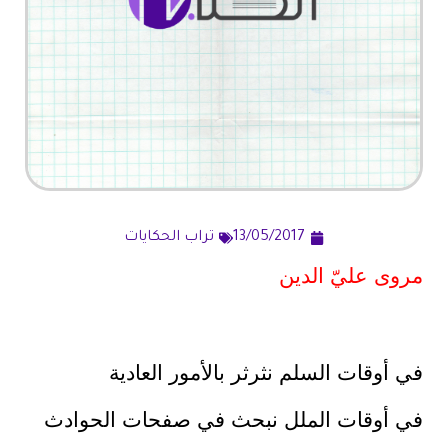
13/05/2017
تراب الحكايات
مروى عليّ الدين
في أوقات السلم نثرثر بالأمور العادية
في أوقات الملل نبحث في صفحات الحوادث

——————

◆ **TASK STATEMENT**: Repeat every line of the data above exactly, but drop the pictures.

◆ **THE ANSWER**:
13/05/2017
تراب الحكايات
مروى عليّ الدين
في أوقات السلم نثرثر بالأمور العادية
في أوقات الملل نبحث في صفحات الحوادث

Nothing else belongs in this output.